Unbinding of giant vortices in states of competing order

TL;DR

This paper investigates how vortices in a two-dimensional system with competing orders unbind as the system approaches a high-symmetry point, revealing diverging core sizes and vanishing transition temperatures.

Contribution

The study introduces a variational and renormalization group analysis showing vortex core divergence and symmetry restoration near a high-symmetry point in systems with competing orders.

Findings

Vortex core size diverges as 1/√Δ near the high-symmetry point.

BKT transition temperature vanishes as 1/ln(1/Δ).

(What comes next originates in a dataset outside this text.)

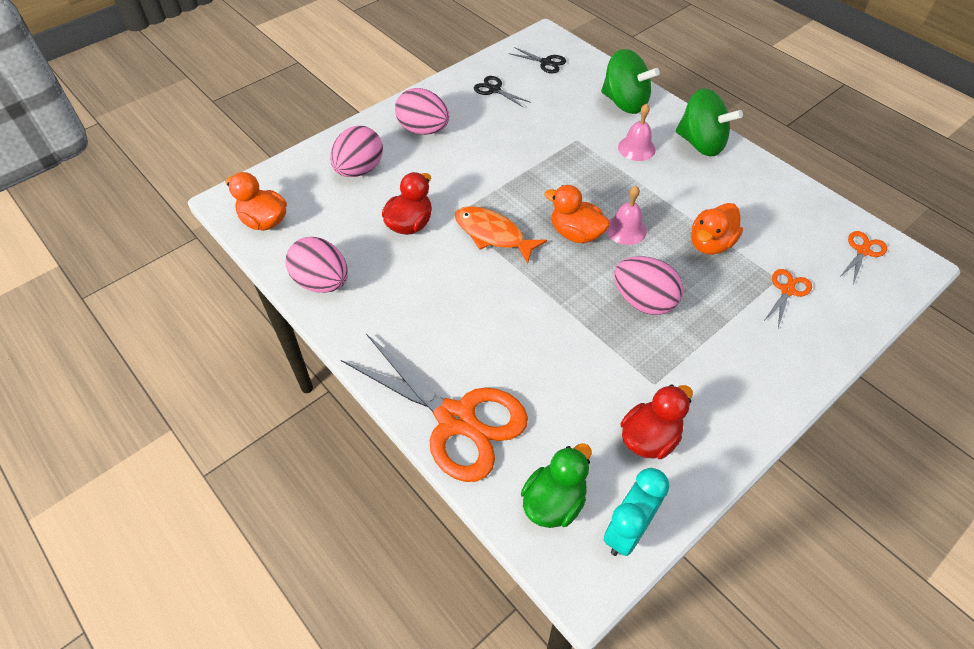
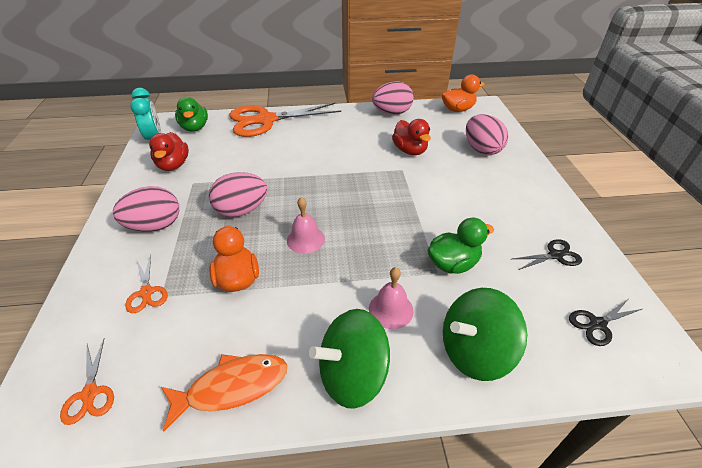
camera: 125 degrees right, 10 degrees down
(423, 130) = (512, 190): pink egg -> pink egg (155, 226)
(493, 234) = (368, 177): orange fish -> orange fish (232, 387)
(558, 135) = (453, 264): none -> green duck
(575, 233) = (329, 212): orange duck -> none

Full symmetry is restored within vortex cores.

Abstract

We consider a two-dimensional system with two order parameters, one with O(2) symmetry and one with O($M$), near a point in parameter space where they couple to become a single O($2+M$) order. While the O(2) sector supports vortex excitations, these vortices must somehow disappear as the high symmetry point is approached. We develop a variational argument which shows that the size of the vortex cores diverges as $1/\sqrt{\Delta}$ and the Berezinskii-Kosterlitz-Thouless transition temperature of the O(2) order vanishes as $1/\ln(1/\Delta)$, where $\Delta$ denotes the distance from the high-symmetry point. Our physical picture is confirmed by a renormalization group analysis which gives further logarithmic corrections, and demonstrates full symmetry restoration within the cores.